(Stored data)
* * * * *

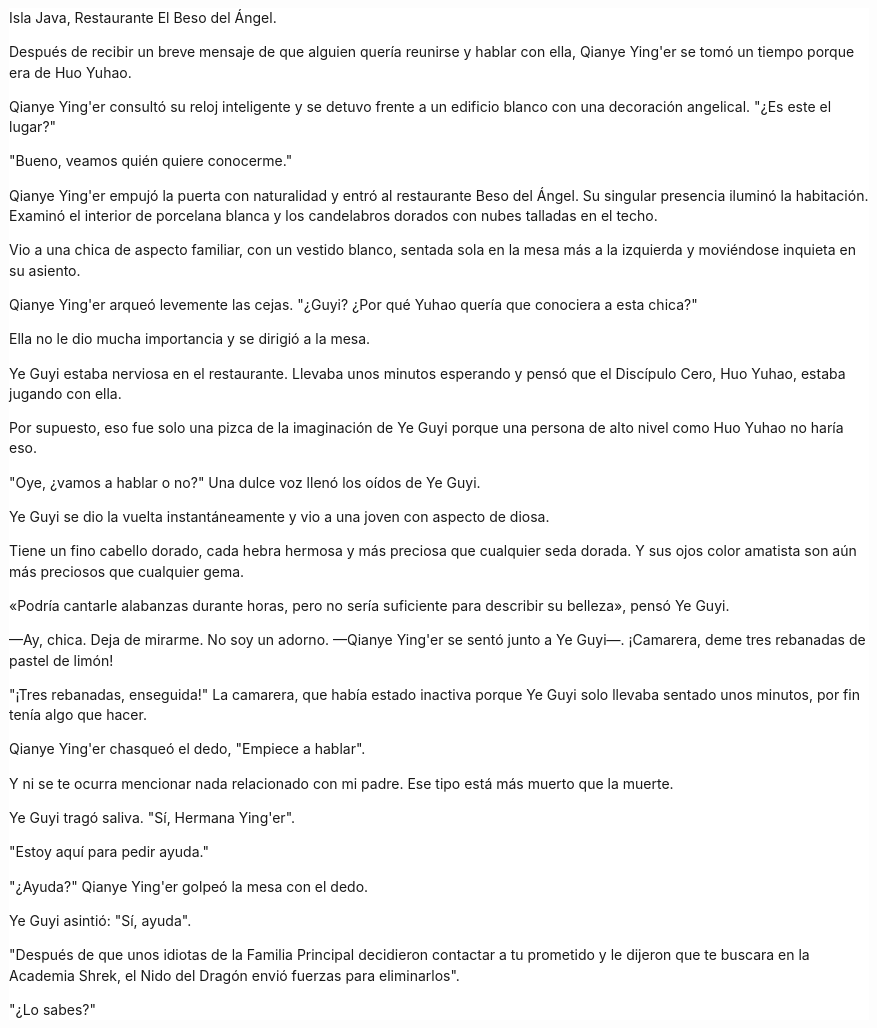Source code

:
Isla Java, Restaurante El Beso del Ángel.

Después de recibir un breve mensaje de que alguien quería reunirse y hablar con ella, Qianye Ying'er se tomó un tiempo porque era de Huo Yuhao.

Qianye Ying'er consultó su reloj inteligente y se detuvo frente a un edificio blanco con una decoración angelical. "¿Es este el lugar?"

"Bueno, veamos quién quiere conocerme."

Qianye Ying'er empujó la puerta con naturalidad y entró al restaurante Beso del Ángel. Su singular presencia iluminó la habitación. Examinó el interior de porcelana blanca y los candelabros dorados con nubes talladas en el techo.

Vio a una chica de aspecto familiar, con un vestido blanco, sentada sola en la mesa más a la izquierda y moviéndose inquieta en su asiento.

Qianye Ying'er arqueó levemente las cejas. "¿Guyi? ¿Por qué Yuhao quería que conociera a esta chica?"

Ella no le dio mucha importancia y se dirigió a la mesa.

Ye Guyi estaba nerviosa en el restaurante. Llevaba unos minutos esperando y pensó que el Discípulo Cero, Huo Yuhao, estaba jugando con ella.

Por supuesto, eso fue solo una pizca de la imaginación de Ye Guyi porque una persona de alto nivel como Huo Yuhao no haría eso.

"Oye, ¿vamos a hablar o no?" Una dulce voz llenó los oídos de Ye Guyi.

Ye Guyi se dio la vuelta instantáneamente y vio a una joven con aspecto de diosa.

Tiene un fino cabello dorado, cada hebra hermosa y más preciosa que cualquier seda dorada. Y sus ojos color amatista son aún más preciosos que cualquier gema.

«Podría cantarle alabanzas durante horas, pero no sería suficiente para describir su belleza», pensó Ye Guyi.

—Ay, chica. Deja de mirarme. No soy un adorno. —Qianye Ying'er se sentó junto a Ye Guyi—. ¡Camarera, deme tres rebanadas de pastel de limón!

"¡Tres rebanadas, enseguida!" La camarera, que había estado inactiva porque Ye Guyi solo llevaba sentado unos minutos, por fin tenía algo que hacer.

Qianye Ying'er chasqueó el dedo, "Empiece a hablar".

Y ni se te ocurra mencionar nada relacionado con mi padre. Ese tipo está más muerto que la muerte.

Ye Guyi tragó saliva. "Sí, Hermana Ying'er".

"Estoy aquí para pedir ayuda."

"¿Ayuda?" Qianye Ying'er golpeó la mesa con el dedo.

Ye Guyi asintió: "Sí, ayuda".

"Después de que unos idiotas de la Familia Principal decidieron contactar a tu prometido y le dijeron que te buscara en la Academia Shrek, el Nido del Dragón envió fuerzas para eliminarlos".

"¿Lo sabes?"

* * * * *

→ **WHAT THE EXERCISE ASKS**
I'd like the lines above from the one with "Qianye Ying'er empujó" up to and including the one with "Ye Guyi se dio" copied exactly, with no other lines.

→ **RESPONSE**
Qianye Ying'er empujó la puerta con naturalidad y entró al restaurante Beso del Ángel. Su singular presencia iluminó la habitación. Examinó el interior de porcelana blanca y los candelabros dorados con nubes talladas en el techo.

Vio a una chica de aspecto familiar, con un vestido blanco, sentada sola en la mesa más a la izquierda y moviéndose inquieta en su asiento.

Qianye Ying'er arqueó levemente las cejas. "¿Guyi? ¿Por qué Yuhao quería que conociera a esta chica?"

Ella no le dio mucha importancia y se dirigió a la mesa.

Ye Guyi estaba nerviosa en el restaurante. Llevaba unos minutos esperando y pensó que el Discípulo Cero, Huo Yuhao, estaba jugando con ella.

Por supuesto, eso fue solo una pizca de la imaginación de Ye Guyi porque una persona de alto nivel como Huo Yuhao no haría eso.

"Oye, ¿vamos a hablar o no?" Una dulce voz llenó los oídos de Ye Guyi.

Ye Guyi se dio la vuelta instantáneamente y vio a una joven con aspecto de diosa.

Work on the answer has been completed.